Thursday, April 19, 2012

Jim Yong Kim elected President of World Bank

I first mentioned Dr Kim of Dartmouth University in this post, when the Obama administration first nominated the M.D. doctor to head the world's premier development agency. Unlike past nominations, Dr Kim's was unusual in that (a) he is not an economist by training and (b) he had some notable opposition.

The Economist, which supported the finance minister from Nigeria for the position (insert joke about 419 scam here), had an interesting post-election rundown on Dr Kim's rise to this very important position:
Jim Yong Kim, currently head of Dartmouth College in New Hampshire, will take over from Robert Zoellick in July. But the contest has raised awkward questions both about the bank and Mr Kim himself which will not be laid to rest so smoothly.

The contest was unprecedented from the start, not least in that it was a contest. For the first time, America’s favourite was challenged by two serious contenders, both from emerging markets. They were Ngozi Okonjo-Iweala, the finance minister of Nigeria, and José Antonia Ocampo of Colombia, who pulled out late in the day. A group of American professors and development experts, led by William Easterly of New York University and Lant Pritchett of Harvard’s Kennedy School, criticised Mr Kim for having too narrow a field of expertise to run the world’s premier development institution. (The Economist also supported Mrs Okonjo-Iweala.) Members of the administration and Jeffrey Sachs, the director of the Earth Institute at Columbia University who was himself nominated for the World Bank job, supported Mr Kim vigorously.
Frankly, I'm not too terribly concerned about Dr Kim's "narrow field of expertise." The World Bank is full of economists and analysts who can do the number crunching on the finance side if Dr Kim is not up to the task.
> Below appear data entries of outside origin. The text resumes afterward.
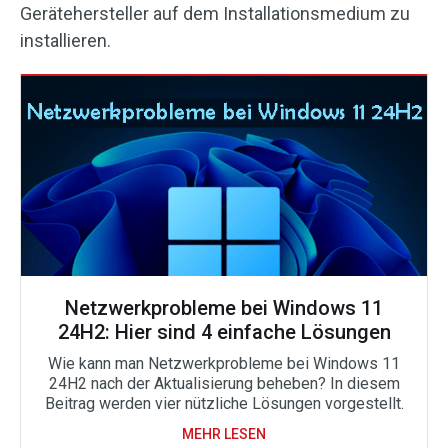
Gerätehersteller auf dem Installationsmedium zu
installieren.
Netzwerkprobleme bei Windows 11
24H2: Hier sind 4 einfache Lösungen
Wie kann man Netzwerkprobleme bei Windows 11
24H2 nach der Aktualisierung beheben? In diesem
Beitrag werden vier nützliche Lösungen vorgestellt.
MEHR LESEN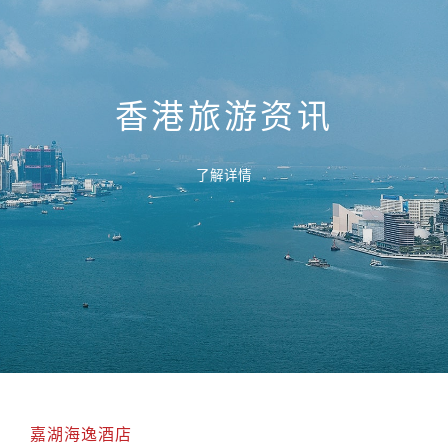
香港旅游资讯
了解详情
嘉湖海逸酒店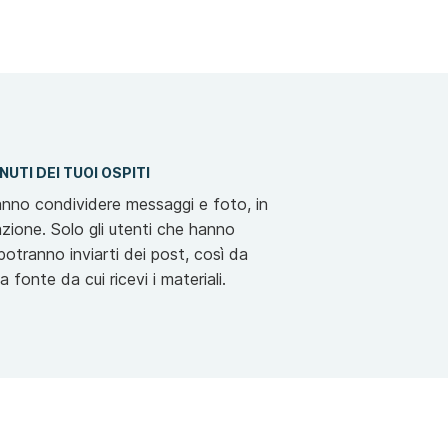
ENUTI DEI TUOI OSPITI
ranno condividere messaggi e foto, in
zione. Solo gli utenti che hanno
 potranno inviarti dei post, così da
a fonte da cui ricevi i materiali.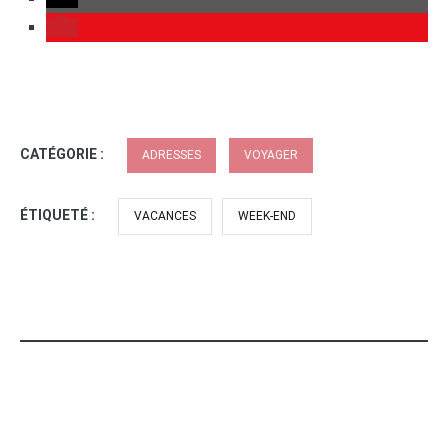
CATÉGORIE :
ADRESSES
VOYAGER
ÉTIQUETÉ :
VACANCES
WEEK-END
What I like about Dr Kim is what he brings to the table. The grand projects of the IMF, the World Bank, and various other developmental agencies and NGOs often fail to consider the human side of the equation, either as an asset and an engine or as a casualty. The premise-on-faith seems to be that a rising tide will lift all boats, when they don't consider that so many millions are tethered to the lowest point of the seabed.

Dr Kim has a grand vision, as we can see in the health projects he's worked on, but I expect that his background might make him see that the big picture is made up of a whole heckuva lot of little pictures. Maybe it's the public health person in me that imagines Dr Kim will see the pixel-view of the developing world in the same way that (I hope) I do.
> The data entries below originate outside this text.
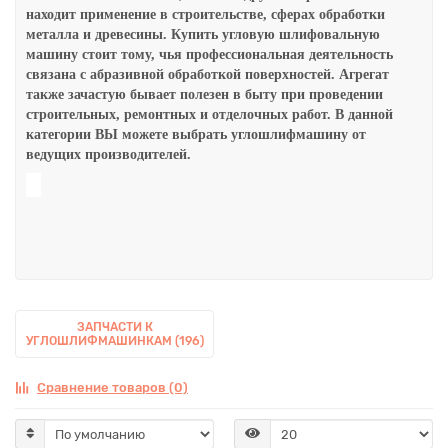
находит применение в строительстве, сферах обработки
металла и древесины. Купить угловую шлифовальную
машину стоит тому, чья профессиональная деятельность
связана с абразивной обработкой поверхностей. Агрегат
также зачастую бывает полезен в быту при проведении
строительных, ремонтных и отделочных работ.
В данной
категории ВЫ можете выбрать
углошлифмашин
у
от
ведущих производителей.
ЗАПЧАСТИ К
УГЛОШЛИФМАШИНКАМ (196)
Сравнение товаров (0)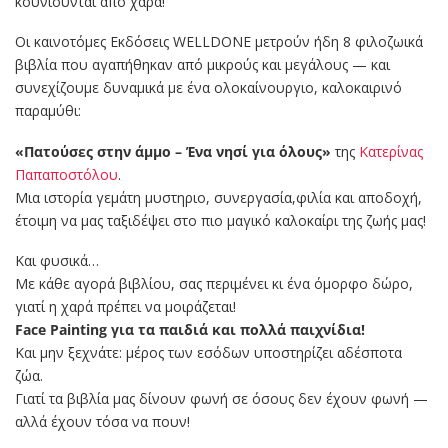
κουνιούνται από χαρά!
Οι καινοτόμες Εκδόσεις WELLDONE μετρούν ήδη 8 φιλοζωικά
βιβλία που αγαπήθηκαν από μικρούς και μεγάλους — και
συνεχίζουμε δυναμικά με ένα ολοκαίνουργιο, καλοκαιρινό
παραμύθι:
«Πατούσες στην άμμο – Ένα νησί για όλους»
της
Κατερίνας
Παπαποστόλου
.
Μια ιστορία γεμάτη μυστηριο, συνεργασία,φιλία και αποδοχή,
έτοιμη να μας ταξιδέψει στο πιο μαγικό καλοκαίρι της ζωής μας!
Και φυσικά…
Με κάθε αγορά βιβλίου, σας περιμένει κι ένα όμορφο δώρο,
γιατί η χαρά πρέπει να μοιράζεται!
Face Painting για τα παιδιά και πολλά παιχνίδια!
Και μην ξεχνάτε: μέρος των εσόδων υποστηρίζει αδέσποτα
ζώα.
Γιατί τα βιβλία μας δίνουν φωνή σε όσους δεν έχουν φωνή —
αλλά έχουν τόσα να πουν!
The Economist saw things in similar terms:
Michael Woolcock, a World Bank staffer, suggests that two rather different models of development have been pitted against one another in the contest for president. On the one hand is what he calls Big Development, whose aim is the transformation of entire countries through investments in national education, justice and public health. Governments are essential to Big Development because they are responsible for the overall policy. And the World Bank is pre-eminently a Big Development institution. On the other hand is Small Development. “Inspired less by transformational visions of entire countries,” Mr Woolcock argues, “and more by the immediate plight of particular demographic groups (AIDS orphans, child soldiers, 'the poor') living in particular geographic places (disaster zones, refugee camps, urban slums), Small Development advocates focus not on building systems in the medium run but on compensating for the failure of systems in the short run. ‘Development’ thus becomes an exercise in advocacy, in accurate targeting, in identifying particular ‘tools’ that ‘work’”.

In this scheme of things Mrs Okonjo-Iweala, the former finance minister, represented Big Development; Dr Kim, a public-health advocate, Small. Dr Kim was almost certainly picked because of his passport. But if his background is any guide, his tenure as chief is likely to shift the bank more towards Small Development. Whether that is a good thing on balance remains to be seen.
Despite my support for having a health-oriented person in the driver's seat at the World Bank, I think Nigeria’s Ngozi Okonjo-Iweala might also have done a fine job if she were able to bring the same anti-corruption and pro-transparency experience from Nigeria and make it work on the international stage.